AIM OF THE TASK: Transcribe, word for word, the portion of the speech below on closing U.N. centres in Europe from "As events turned" to "Mr. Kiyotaka Akasaka.".
— start EXCERPT PROVIDED —
|
15 OCTOBER 2009
| CLOSING OF U.N. CENTRES IN EUROPE A SERIOUS
HANDICAP by AMBASSADOR FEODOR STARCIVIC
|
For me personally, taking the floor today is really an emotional experience. Last time I worked
in a mission to the UN was in the 80’s and I was a diplomat of Yugoslavia, assigned primarily to the Special
Political Committee and I even chaired it during the 38th session in 1983. Yugoslavia was also a member of the
Committee on Information and I took an active part in its work. We fought for a new information and communications
order then. That concept now is but a vignette in the preamble of the annual resolution on information. Times change.
As events turned out, I subsequently spent 14 years working as a UN staff member in the Department of Public
Information, almost all of it in the field. This gives me, I believe, some basis to claim a certain familiarity
with the issues we are discussing. Also, as a former insider, I have a fairly good idea of the work of the Department
and I am really glad to see that it is currently working diligently with a revived esprit de corps under the devouted
and intelligent leadership of its distinguished Under-Secretary-General, Mr. Kiyotaka Akasaka.
The report of the Secretary-General shows how much the Department has done in the first half of this year to
highlight the current key issues, such as climate change, impact of the economic and financial crisis on
development, Millennium Development Goals, influenza outbreak, issues of peace and security and human rights
issues. Be it through its strategic communications services, the news services or its outreach and knowledge-sharing
services, the list of activities is impressive and I would like to congratulate the DPI and Mr. Akasaka on these
achievements.
What is clearly visible in the report is the large amount of activities performed by the UN Information Centres,
and I am going to speak in some detail about the questions related to information centres as an important subject,
central to the Department’s efforts to familiarize our world with the activities conducted within and by the United
Nations and rally the support of world’s peoples for them, an important mission by any measure.
I deeply believe in the importance and value of information centres. I was a Director of one of them, in New
Delhi, for nine years. In this position, I witnessed, in the first half of this decade, what I considered, and
still do, a considerable damage done to the United Nations. It was the ill-thought, haphazard closure of most of
information centres in Europe. I know that this issue should primarily be raised by the representatives of those
countries where it happened, but I am not sure that it will, since the whole thing went under the cloak of
rationalization and it was accepted by the membership as such. It was done due to certain, shall we call it,
exigencies of the time that I will forever suspect had nothing to do with true interests of the United Nations. And
it also had nothing to do with rationalization, because the practically overnight closure of such well-established
centres as London, Paris, Bonn, Lisbon, Rome, Athens and a number of others created such monumental expenses and
loss of UN property that it would have been much cheaper to let them continue to exist. That was a public knowledge
within the DPI, some people even raised it in internal debates, but the whole thing was never fully publicized.
— end EXCERPT PROVIDED —
— start GIVEN INFORMATION —
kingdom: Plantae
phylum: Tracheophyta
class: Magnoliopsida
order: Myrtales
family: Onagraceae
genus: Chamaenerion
— end GIVEN INFORMATION —
THE ANSWER:
As events turned out, I subsequently spent 14 years working as a UN staff member in the Department of Public
Information, almost all of it in the field. This gives me, I believe, some basis to claim a certain familiarity
with the issues we are discussing. Also, as a former insider, I have a fairly good idea of the work of the Department
and I am really glad to see that it is currently working diligently with a revived esprit de corps under the devouted
and intelligent leadership of its distinguished Under-Secretary-General, Mr. Kiyotaka Akasaka.